I would like to suggest something though, which programmers might find a bit hard to take. Customer service may be slightly more important than the rest if only because it is so rarely done well. Forget the common desktop applications. When you are talking about apps for specific businesses, if you come up with the best version, it will only take a year or two for competitors to copy you. New features to stay ahead of them you say? Maybe that will keep you ahead for two or three versions.
The real key to keeping and holding business, as your software approaches commodity, is taking care of your customers.

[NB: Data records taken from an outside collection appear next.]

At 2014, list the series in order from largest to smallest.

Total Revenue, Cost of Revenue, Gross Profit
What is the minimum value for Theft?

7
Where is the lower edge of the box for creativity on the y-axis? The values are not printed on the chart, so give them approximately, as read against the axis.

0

name withheld out of cowardice
Tuesday, February 24, 2004
Making the greatest mouse trap only goes so far. I had a developer friend that raved about BeOS as being the greatest operating system, how solid it was, great support for this, how efficient it was for that, etc.
Did I switch to BeOS? No. Do you or anyone you know run BeOS on your machine? My guess is probably not. In my unscientific observations, companies that have so-so products but great marketing routinely live longer than companies with great products and so-so marketing.
Bea Arthur
Tuesday, February 24, 2004
Philg is a great read but I would never take a smidge of his advice.

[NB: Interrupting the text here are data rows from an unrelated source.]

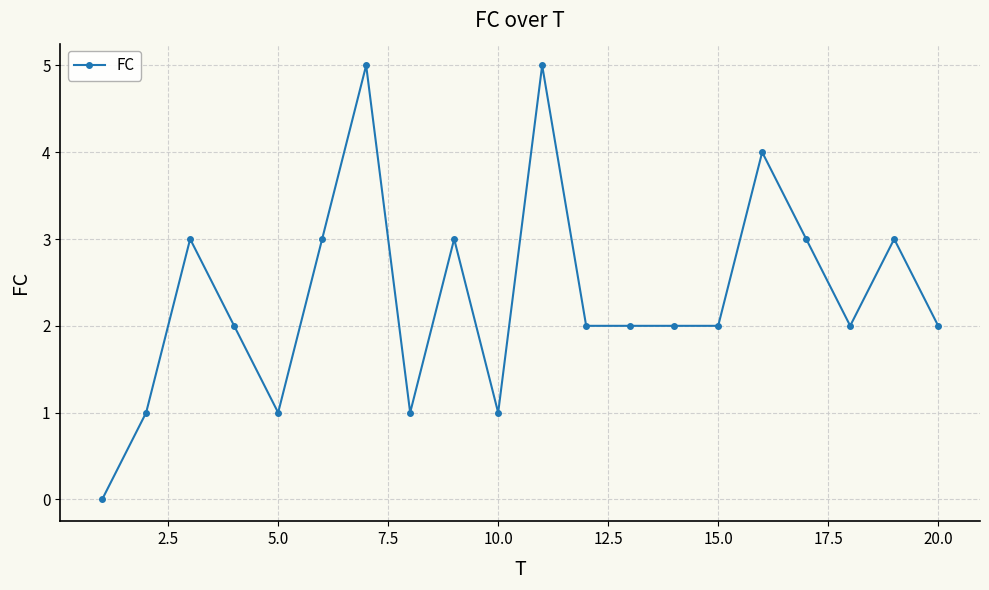

How many series are shown in this chart?

1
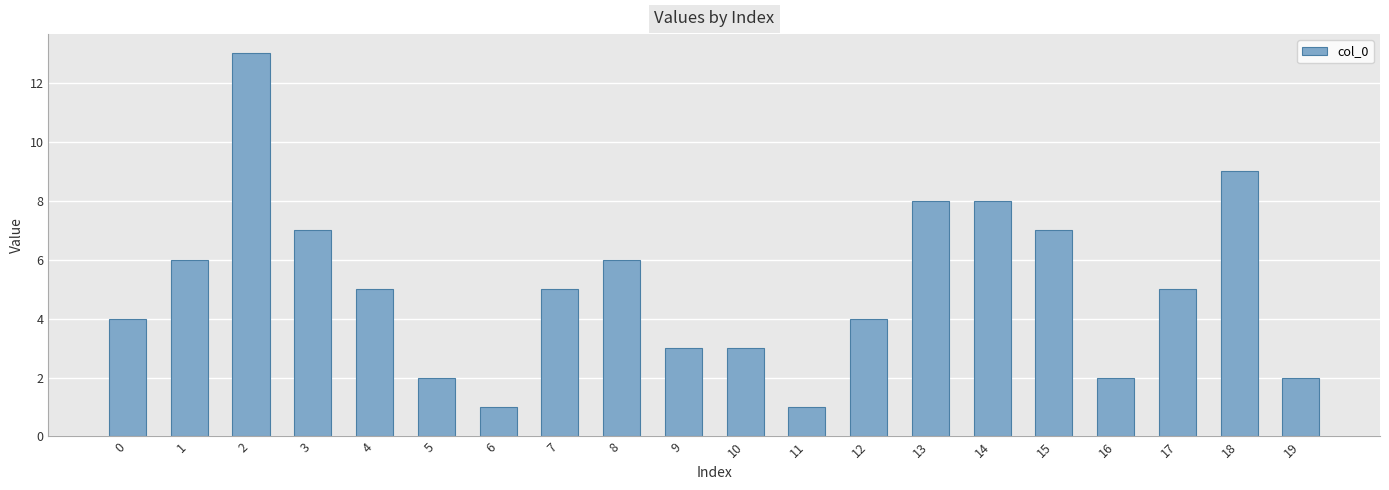

What is the difference between the maximum and minimum values?

12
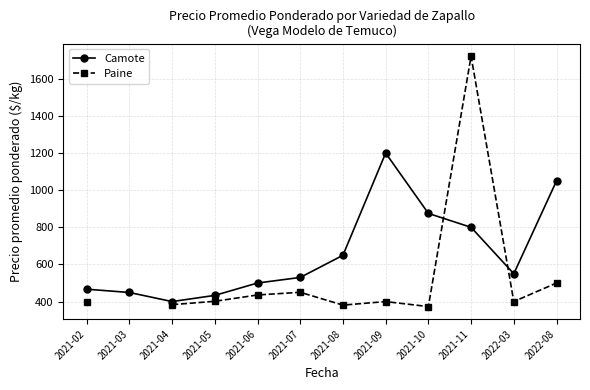

Where is the first local minimum for Paine?

2021-08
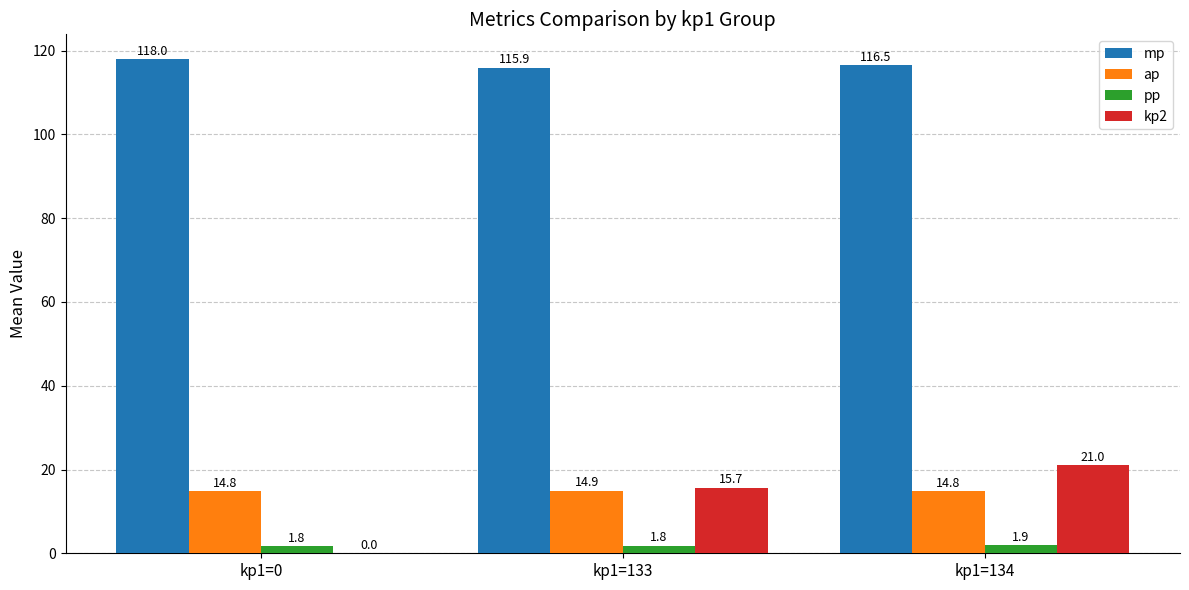

How many groups of bars are there?

3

I work for a medium-size software co - and here are their priorities, in order of importance:
* Sales
* R&D
* Support
* Marketing
* Everything Else
Sassy
Tuesday, February 24, 2004
As a software dood who used to bitch about "suits", I
can say that a *skilled* enterprise sales guy is worth
his weight in any commodity you can name. We finally
have one in my current company, and it's the first time I've
actually seen a product sell easily :)
OTOH, I've had to do a fair bit of marketing (writing
whitepapers, proofing brochures and spec sheets, etc)
and sales support lately, and haven't done much coding
outside of ports to new cpu's and RTOS's. When you have
basically a two-man core engineering group and you
start moving product, ongoing development tends to
slow as you support customers and do "sales engineering"
stuff.
x
Tuesday, February 24, 2004
Marketing has a bigger influence on revenue than quality (or uniqueness) of the product.

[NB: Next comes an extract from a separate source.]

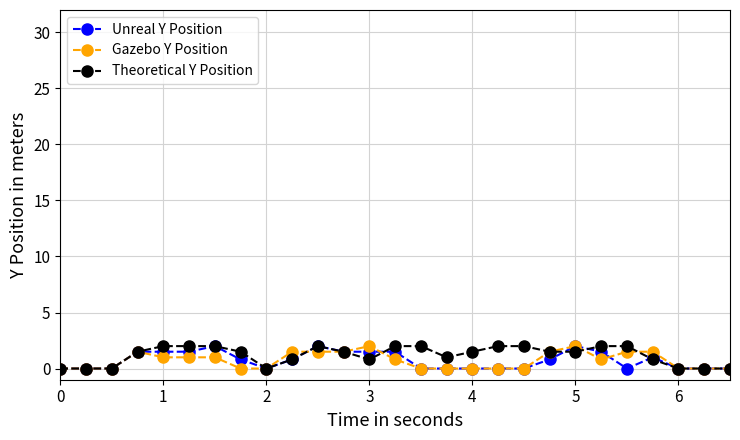

Which series has the largest total across all categories?

Theoretical Y Position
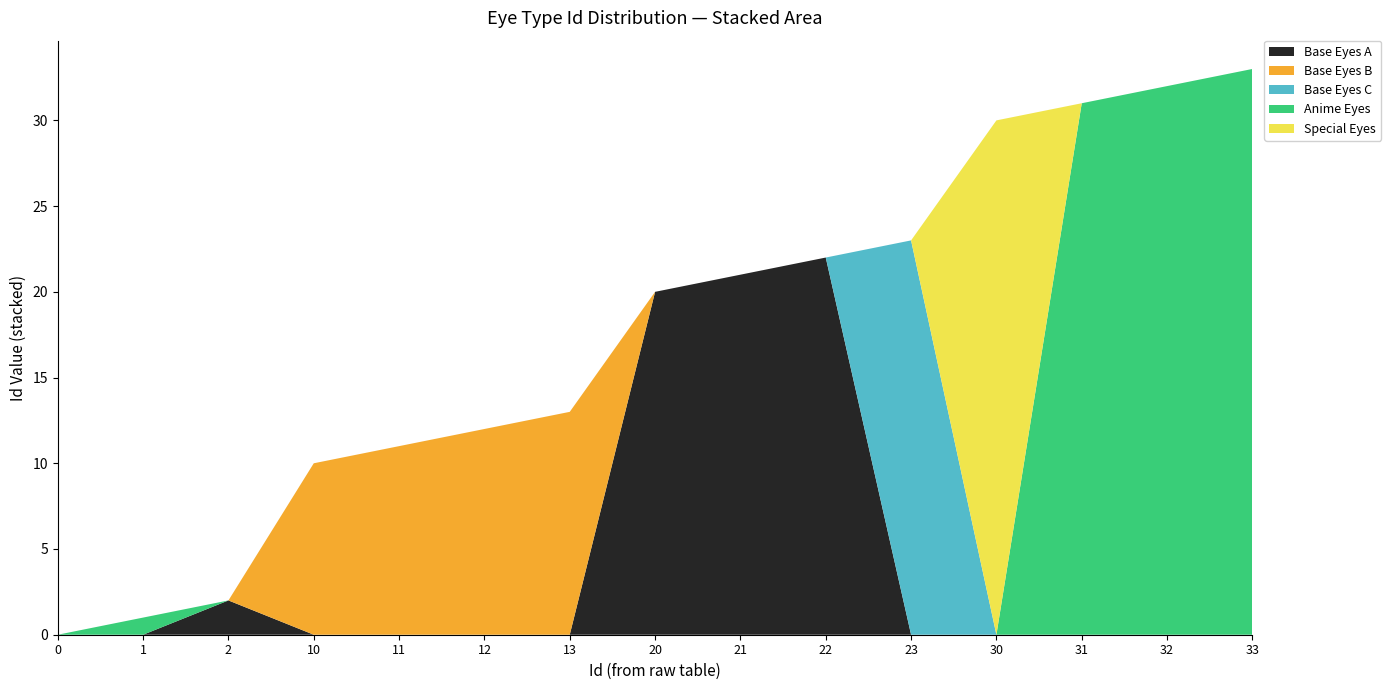

What is the highest value of the Base Eyes A series?

22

Just look no further than Bottled Water. That is a triumph of marketing over product if there ever was one. The irony is that bottled water is worse for you (potentially) than tap water b/c bottled water (at least 8 years ago) isn't regulated. Your tap water is.
Marketing an Product development.
You need both. Imagine that you have a square with one side being marketing effectiveness, the other product value.
The AREA of the square determines your revenue. You need a bit of both, BALANCED, to make good revenue.
The real kicker, of course, is that there's almost zero incremental cost to software, so at a certain point it makes sense to focus almost exclusively on marketing.